Revision as of 21:06, 3 September 2008

(still editing...)

The main idea is to take a gaussian prime $a+bi$ and multiply it by a "twice smaller" $c+di$ to get $n+i$. The rest is just making up the little details.

For each sufficiently large prime $p$ of the form $4k+1$, we shall find a corresponding $n$ satisfying the required condition with the prime number in question being $p$. Since there exist infinitely many such primes and, for each of them, $n \ge \sqrt{p-1}$, we will have found infinitely many distinct $n$ satisfying the problem.

Take a prime $p$ of the form $4k+1$ and consider its "sum-of-two squares" representation $p=a^2+b^2$, which we know to exist for all such primes.

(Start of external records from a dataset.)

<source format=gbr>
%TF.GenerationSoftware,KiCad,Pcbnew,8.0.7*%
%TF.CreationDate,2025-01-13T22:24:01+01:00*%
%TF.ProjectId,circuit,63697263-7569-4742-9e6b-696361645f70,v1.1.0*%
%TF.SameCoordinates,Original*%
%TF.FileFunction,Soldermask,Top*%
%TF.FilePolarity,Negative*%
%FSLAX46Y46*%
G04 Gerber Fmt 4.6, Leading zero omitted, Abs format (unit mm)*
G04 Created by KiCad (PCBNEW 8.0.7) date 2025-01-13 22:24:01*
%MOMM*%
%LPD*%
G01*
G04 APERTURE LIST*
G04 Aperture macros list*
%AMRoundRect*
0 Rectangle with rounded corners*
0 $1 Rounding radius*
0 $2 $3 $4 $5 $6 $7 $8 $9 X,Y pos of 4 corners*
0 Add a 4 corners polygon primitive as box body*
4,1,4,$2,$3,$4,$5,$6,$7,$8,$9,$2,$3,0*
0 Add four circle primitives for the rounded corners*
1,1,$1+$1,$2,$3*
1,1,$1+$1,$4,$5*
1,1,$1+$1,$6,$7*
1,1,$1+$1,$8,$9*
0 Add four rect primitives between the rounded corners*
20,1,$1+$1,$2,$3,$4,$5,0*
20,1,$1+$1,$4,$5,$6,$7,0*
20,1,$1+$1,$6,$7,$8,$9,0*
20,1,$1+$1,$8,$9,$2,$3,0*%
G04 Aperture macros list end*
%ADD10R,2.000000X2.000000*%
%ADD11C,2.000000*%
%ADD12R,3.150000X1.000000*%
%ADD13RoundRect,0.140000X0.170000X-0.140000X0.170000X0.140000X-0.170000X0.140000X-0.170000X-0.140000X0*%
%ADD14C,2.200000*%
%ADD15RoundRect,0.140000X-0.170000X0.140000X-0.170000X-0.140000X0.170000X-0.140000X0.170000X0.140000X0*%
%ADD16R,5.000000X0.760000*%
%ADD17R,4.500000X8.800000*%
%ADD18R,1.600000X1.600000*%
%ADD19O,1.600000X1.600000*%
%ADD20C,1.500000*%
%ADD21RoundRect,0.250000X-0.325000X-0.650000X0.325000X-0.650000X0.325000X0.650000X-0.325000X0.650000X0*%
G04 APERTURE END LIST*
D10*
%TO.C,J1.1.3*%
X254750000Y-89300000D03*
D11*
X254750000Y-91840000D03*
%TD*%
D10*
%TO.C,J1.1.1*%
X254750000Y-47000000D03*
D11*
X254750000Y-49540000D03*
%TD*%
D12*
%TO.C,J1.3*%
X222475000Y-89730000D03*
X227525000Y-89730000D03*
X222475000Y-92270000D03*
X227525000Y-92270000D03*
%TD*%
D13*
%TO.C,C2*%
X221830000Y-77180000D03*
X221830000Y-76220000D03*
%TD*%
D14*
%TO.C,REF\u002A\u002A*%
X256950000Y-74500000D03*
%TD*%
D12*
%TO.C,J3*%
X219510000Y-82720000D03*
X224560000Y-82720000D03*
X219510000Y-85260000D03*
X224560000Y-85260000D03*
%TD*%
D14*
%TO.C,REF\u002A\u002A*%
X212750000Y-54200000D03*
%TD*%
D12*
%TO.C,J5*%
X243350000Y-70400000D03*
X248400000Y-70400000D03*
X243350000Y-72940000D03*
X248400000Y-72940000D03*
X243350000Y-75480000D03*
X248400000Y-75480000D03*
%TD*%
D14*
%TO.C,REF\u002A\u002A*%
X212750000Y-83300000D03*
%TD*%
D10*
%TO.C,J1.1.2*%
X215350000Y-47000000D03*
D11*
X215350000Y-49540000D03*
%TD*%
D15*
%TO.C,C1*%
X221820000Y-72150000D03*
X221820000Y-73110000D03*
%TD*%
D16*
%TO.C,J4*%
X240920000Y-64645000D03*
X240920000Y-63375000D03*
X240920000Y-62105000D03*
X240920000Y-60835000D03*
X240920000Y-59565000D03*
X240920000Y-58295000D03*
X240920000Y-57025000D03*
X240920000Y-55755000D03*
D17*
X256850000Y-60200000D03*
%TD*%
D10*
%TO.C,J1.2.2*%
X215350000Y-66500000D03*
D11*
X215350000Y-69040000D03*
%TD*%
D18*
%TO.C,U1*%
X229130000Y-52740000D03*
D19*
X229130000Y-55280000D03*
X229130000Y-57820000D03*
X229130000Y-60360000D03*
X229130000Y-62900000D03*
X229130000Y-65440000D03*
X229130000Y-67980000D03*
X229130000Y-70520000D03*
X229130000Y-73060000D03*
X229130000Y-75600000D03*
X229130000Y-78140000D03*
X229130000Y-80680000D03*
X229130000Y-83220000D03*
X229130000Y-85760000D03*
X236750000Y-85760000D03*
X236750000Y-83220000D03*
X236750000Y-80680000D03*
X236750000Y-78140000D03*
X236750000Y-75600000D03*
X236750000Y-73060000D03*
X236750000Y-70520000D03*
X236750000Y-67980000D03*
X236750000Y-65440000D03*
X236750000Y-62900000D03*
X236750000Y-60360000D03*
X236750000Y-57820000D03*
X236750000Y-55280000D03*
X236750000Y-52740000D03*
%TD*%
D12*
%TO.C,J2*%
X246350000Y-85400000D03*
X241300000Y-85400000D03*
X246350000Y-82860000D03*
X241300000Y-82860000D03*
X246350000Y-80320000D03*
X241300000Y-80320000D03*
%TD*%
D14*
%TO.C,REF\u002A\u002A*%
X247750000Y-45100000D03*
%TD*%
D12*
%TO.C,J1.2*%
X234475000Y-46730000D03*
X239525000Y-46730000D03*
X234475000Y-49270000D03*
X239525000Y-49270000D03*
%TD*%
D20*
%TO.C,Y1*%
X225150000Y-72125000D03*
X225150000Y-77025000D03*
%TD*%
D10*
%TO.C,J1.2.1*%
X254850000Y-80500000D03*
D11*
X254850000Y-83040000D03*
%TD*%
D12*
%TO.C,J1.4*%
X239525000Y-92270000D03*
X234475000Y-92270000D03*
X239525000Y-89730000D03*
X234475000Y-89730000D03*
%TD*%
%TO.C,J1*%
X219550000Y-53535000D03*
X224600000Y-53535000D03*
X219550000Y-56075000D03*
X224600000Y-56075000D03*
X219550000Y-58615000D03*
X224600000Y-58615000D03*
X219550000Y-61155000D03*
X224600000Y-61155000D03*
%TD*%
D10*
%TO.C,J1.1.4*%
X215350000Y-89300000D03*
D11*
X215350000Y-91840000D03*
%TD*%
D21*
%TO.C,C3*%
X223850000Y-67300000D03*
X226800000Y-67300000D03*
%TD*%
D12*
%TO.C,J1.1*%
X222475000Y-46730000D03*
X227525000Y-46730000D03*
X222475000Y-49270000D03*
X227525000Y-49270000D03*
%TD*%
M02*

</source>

If $a=1$ or $b=1$, then $n=b$ or $n=a$ is our guy, and $p=n^2+1 > 2n+\sqrt{2n}$ as long as $p$ (and hence $n$) is large enough. Let's see what happens when both $a>1$ and $b>1$.

Since $a$ and $b$ are (obviously) co-prime, there must exist integers $c$ and $d$ such that \[ad+bc=1 \leqno{(1)}\] In fact, if $c$ and $d$ are such numbers, then $c\pm a$ and $d\mp b$ work as well, so we can assume that $c \in \left(\frac{-a}{2}, \frac{a}{2}\right)$.

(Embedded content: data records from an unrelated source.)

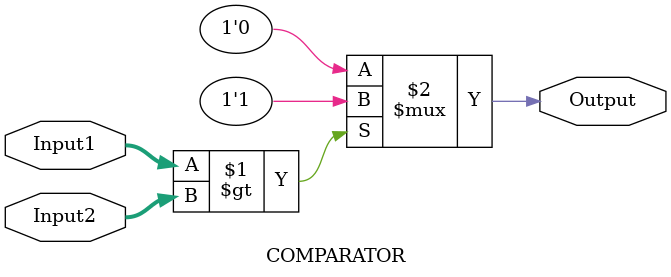
<source format=v>
`timescale 1ns / 1ps

module COMPARATOR #(parameter SIZE = 32)(Input1, Input2, Output);
    input [SIZE - 1 : 0] Input1;
    input [SIZE - 1 : 0] Input2;
    output Output;
        
    assign Output = (Input1 > Input2) ? 1'b1 : 1'b0;
    
endmodule

</source>
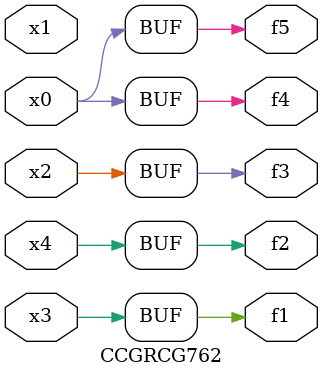
<source format=v>
module CCGRCG762(
	input x0, x1, x2, x3, x4,
	output f1, f2, f3, f4, f5
);
	assign f1 = x3;
	assign f2 = x4;
	assign f3 = x2;
	assign f4 = x0;
	assign f5 = x0;
endmodule

</source>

Define $n=|ac-bd|$ and let's see what happens. Notice that $(a^2+b^2)(c^2+d^2)=n^2+1$.

If $c=\pm\frac{a}{2}$, then from (1), we get $a/2$ and hence $a=2$. That means that $d=-\frac{b-1}{2}$ and $n=\frac{b(b-1)}{2}-2$. Therefore, $b^2-b=2n+4>2n$ and so $\left(b-\frac{1}{2}\right)>2n$, from where $b > \sqrt{2n}+\frac{1}{2}$. Finally, $p=b^2+2^2 > 2n+\sqrt{2n}$ and the case $a=2$ is cleared.